Preventing duplicate content
I looked at Google analytics and some other webmaster tools (that Google provides), and saw we had some duplicate content.
Duplicate domain
(domain.com vs http://www.domain.com)
To prevent an entire duplication of a domain I already uncommented the following lines in .htaccess so that the http://www.domain.com and domain.com variations of my website do not show up as duplicates:
Code:
RewriteCond %{HTTP_HOST} ^domain\.com [NC]
RewriteRule (.*) http://www.domain.com/$1 [R=301,L]
You can also disable/prevent this using a google setting in the Analytics settings. (btw; I like the domain.com version better, so I moved that www. portion to the first line which achieves the reverse of the default)
Home page
The home page (in my case called "home.html") is a duplicate from the website root. It is in reality the exact same page except Contao treats it in a special way allowing both urls. To prevent this I added an extra rule to the .htaccess:
Code:
##
# Custom redirect to prevent duplicate content of the home page
##
RedirectMatch 301 home(.*) /$1
I am by no means a htaccess expert, so I'd appreciate anyone confirming this is the best method.
URL parameters
In Google analytics you can define which url get parameters should not be considered part of a unique page url. These parameters can exist as ?foo=bar or /foo/bar variations and on another website this led to dozens of duplicates for any product in a catalog.
Additional duplication
Is there any other duplicate content I should be aware of that can exist? Also, are there better ways to achieve any of the above?
Re: Preventing duplicate content
These is what I use and can be varied to suit your own purposes:
# ENFORCE USE OF WWW
RewriteCond %{HTTPS} !=on
RewriteCond %{HTTP_HOST} ^[a-z-]+\.(eu|co\.uk|me\.uk|org\.uk)$ [NC]

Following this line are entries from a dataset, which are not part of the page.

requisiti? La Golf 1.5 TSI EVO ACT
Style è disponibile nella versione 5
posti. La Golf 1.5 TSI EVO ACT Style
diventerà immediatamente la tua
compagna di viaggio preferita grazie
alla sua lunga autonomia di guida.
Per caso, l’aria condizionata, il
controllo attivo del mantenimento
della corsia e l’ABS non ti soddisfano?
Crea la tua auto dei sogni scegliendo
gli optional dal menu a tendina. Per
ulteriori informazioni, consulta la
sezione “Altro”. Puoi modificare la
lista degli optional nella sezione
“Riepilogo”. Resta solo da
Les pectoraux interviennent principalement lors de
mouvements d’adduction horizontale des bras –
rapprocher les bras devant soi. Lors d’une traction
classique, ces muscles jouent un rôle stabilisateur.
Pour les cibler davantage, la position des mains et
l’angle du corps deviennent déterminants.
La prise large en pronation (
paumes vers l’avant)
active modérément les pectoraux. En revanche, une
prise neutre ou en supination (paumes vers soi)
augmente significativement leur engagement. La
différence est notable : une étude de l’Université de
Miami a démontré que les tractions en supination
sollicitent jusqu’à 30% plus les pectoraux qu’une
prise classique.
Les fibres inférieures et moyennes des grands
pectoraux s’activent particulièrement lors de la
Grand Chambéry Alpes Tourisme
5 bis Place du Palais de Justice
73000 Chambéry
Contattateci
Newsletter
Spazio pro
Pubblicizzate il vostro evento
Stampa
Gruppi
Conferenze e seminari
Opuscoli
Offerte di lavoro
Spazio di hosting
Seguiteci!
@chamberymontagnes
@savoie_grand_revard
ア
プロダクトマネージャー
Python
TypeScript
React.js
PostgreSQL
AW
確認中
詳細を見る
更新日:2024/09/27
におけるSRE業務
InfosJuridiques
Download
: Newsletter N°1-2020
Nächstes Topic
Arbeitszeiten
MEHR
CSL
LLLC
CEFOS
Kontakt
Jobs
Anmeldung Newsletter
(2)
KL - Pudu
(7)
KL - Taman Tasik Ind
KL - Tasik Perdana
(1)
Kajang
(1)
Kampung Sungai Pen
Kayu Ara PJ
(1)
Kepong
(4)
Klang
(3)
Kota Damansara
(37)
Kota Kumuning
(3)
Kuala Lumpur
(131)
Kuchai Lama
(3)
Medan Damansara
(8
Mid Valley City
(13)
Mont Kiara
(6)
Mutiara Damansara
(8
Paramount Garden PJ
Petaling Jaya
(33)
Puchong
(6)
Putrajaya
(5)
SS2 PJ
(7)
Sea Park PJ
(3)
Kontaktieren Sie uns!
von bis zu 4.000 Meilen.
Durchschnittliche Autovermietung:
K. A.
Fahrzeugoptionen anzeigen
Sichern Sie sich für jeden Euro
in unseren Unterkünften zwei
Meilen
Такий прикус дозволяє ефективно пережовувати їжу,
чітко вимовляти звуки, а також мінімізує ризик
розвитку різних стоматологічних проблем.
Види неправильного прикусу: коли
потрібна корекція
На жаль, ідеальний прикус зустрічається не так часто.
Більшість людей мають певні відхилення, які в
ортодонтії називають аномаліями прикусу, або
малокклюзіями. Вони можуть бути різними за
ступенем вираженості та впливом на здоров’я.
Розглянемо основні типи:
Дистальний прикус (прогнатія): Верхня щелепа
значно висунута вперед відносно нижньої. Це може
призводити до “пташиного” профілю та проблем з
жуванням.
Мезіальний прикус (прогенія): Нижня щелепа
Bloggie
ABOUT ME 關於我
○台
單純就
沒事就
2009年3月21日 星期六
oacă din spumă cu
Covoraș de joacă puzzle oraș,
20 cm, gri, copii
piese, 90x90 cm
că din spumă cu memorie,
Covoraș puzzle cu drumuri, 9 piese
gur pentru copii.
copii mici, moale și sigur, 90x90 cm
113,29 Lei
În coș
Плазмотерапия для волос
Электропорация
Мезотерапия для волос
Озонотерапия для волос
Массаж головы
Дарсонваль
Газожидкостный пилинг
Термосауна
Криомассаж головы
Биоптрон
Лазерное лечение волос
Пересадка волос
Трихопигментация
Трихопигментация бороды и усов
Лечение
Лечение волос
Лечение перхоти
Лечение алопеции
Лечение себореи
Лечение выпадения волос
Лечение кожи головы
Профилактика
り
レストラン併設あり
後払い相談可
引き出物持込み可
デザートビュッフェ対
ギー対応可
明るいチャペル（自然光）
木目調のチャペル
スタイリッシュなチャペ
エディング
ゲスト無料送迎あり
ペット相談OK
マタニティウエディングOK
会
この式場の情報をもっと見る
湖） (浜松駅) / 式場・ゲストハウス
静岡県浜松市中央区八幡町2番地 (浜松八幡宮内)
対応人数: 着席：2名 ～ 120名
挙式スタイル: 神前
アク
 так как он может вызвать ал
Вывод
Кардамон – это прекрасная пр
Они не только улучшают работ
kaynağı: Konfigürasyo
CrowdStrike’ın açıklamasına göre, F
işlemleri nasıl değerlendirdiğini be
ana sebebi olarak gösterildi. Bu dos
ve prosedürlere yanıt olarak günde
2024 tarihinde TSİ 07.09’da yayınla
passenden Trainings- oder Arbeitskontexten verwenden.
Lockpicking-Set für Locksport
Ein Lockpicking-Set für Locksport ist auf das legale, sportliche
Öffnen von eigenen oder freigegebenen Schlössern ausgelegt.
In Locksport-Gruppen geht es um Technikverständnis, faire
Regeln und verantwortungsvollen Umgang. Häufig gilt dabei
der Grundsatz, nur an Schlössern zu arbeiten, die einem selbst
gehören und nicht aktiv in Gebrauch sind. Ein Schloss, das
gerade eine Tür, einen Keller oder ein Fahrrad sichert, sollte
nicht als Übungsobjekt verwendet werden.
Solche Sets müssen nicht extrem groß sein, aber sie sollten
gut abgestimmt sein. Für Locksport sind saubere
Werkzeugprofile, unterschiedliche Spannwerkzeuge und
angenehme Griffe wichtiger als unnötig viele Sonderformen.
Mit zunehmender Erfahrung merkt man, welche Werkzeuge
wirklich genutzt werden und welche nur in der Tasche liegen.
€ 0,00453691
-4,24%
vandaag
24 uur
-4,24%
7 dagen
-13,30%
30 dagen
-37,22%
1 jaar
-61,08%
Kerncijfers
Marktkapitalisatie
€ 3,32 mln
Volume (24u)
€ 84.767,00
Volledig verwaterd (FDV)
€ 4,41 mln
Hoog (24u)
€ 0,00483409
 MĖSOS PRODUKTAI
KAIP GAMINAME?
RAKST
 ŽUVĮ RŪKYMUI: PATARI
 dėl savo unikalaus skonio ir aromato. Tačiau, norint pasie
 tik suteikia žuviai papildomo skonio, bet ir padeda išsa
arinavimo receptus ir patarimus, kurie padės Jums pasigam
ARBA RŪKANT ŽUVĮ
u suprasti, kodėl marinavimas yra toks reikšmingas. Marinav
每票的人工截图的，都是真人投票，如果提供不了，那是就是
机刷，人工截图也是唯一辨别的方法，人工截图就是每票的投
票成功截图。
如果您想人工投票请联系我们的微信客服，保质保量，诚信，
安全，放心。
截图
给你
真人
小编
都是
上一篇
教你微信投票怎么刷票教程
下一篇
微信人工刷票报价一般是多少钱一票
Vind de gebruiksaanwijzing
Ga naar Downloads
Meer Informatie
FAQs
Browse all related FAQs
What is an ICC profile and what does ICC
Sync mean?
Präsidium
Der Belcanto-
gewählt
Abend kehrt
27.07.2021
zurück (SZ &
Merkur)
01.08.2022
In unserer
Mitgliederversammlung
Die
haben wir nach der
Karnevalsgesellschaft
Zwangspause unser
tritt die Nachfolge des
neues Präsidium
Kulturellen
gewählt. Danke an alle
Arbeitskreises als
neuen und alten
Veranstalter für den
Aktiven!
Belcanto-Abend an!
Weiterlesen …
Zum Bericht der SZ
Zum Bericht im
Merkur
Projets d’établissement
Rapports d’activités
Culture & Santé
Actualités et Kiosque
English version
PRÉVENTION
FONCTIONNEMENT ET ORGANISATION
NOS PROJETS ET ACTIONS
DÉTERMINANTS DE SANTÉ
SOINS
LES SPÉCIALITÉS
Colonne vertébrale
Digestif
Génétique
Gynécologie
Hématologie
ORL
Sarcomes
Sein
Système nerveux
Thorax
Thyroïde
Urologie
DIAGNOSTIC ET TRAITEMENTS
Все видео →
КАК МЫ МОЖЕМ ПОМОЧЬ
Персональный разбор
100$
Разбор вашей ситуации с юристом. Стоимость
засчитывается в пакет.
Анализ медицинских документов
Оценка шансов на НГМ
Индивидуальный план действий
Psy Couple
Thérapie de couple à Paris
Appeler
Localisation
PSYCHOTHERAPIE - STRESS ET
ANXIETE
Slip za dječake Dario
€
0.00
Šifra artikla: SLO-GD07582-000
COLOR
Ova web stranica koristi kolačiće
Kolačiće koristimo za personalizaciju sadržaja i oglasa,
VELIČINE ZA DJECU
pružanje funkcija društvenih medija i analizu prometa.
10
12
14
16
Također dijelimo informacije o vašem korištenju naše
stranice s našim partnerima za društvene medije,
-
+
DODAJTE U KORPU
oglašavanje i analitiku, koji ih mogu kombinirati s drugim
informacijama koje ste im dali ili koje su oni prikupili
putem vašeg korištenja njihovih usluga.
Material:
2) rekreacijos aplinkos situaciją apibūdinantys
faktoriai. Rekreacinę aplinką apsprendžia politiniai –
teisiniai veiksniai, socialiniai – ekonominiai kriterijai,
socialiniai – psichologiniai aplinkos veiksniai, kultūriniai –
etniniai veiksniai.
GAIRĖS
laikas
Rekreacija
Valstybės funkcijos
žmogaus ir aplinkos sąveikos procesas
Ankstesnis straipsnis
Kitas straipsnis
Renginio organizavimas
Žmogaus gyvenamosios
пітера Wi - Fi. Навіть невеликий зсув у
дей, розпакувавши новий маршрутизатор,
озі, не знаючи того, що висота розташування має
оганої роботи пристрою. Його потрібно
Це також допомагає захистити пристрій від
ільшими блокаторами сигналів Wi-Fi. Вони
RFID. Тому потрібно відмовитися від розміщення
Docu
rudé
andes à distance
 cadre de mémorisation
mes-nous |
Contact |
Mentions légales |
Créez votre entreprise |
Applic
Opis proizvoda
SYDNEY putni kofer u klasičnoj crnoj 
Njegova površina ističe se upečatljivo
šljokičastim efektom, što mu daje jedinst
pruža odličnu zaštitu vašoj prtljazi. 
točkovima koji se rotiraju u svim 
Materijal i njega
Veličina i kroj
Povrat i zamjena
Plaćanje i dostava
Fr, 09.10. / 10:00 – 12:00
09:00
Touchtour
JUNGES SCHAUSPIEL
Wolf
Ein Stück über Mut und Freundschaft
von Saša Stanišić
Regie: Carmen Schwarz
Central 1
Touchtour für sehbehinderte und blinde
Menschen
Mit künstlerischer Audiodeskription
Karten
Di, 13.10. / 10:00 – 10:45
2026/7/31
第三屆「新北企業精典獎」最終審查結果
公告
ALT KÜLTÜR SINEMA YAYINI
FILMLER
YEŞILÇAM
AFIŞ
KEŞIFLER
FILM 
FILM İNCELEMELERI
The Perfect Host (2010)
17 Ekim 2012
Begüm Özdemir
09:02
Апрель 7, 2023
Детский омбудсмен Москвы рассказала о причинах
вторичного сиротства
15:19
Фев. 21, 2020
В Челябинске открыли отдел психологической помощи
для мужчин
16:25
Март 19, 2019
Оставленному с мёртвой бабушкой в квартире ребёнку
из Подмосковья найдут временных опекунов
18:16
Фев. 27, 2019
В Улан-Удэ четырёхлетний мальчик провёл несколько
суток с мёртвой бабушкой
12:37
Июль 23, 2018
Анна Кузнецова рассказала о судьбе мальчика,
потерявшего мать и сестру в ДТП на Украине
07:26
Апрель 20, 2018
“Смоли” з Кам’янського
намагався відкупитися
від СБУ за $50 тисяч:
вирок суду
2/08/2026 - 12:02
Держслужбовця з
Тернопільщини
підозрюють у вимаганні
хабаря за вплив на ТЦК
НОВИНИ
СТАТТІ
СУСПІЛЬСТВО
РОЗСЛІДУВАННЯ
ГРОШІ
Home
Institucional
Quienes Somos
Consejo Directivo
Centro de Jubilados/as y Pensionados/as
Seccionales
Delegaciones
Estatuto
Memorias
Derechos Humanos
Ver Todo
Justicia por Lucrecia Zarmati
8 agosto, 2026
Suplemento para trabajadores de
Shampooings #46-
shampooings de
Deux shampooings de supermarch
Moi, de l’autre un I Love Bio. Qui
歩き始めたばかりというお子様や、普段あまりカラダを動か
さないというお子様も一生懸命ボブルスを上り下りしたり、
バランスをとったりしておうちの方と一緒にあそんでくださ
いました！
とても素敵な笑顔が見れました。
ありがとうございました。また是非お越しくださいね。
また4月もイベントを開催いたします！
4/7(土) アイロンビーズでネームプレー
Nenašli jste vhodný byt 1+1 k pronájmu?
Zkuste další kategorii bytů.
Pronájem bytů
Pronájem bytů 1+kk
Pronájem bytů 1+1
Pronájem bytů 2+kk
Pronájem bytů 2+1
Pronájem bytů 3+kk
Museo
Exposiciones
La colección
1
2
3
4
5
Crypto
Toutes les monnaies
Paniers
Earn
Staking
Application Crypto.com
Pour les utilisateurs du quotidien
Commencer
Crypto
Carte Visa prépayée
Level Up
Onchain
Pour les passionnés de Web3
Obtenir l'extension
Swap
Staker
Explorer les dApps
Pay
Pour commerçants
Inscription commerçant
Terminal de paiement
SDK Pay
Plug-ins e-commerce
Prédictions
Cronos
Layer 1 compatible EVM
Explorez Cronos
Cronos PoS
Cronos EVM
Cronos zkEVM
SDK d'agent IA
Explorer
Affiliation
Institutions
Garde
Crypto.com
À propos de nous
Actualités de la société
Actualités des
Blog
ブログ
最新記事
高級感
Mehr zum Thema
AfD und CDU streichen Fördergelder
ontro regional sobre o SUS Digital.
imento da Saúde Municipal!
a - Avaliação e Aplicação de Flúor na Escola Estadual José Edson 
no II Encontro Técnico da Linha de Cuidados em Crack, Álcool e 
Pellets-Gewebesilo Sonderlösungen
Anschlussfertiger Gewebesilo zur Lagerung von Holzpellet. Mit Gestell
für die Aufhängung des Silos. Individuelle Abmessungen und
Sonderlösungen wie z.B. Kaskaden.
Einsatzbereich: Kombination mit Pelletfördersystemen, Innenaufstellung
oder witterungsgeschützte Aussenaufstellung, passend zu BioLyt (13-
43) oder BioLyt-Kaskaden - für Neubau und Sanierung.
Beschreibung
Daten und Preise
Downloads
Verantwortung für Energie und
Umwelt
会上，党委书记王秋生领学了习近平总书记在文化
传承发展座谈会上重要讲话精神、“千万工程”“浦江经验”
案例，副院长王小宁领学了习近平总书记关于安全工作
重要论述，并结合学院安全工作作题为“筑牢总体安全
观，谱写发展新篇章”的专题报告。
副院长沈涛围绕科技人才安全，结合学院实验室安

RewriteRule ^(.*)$ http://www.%{HTTP_HOST}$1 [R=301,L]
I use this as the domain does not need to be changed for each site.
Re: Preventing duplicate content
Quote:
Originally Posted by Doublespark
...
# ENFORCE USE OF WWW
RewriteCond %{HTTPS} !=on
RewriteCond %{HTTP_HOST} ^[a-z-]+\.(eu|co\.uk|me\.uk|org\.uk)$ [NC]
RewriteRule ^(.*)$
http://www.%{HTTP_HOST}$1 [R=301,L]
...
I see, so it is easier to reuse. Good one!
Can't we perhaps rewrite the top level domain to be generic as well? Then I'd never have to change it. Or do I get into trouble because of uk styled domains (.co.uk)? I mean if I'd have xx.nl then it might rewrite http://www.xx.nl to http://www.www.xx.nl if this generic rule fails. And other subdomain cannot be rewritten, so testing or anything not starting with www. is not good either) I'm not sure what regular expressions can do in htaccess??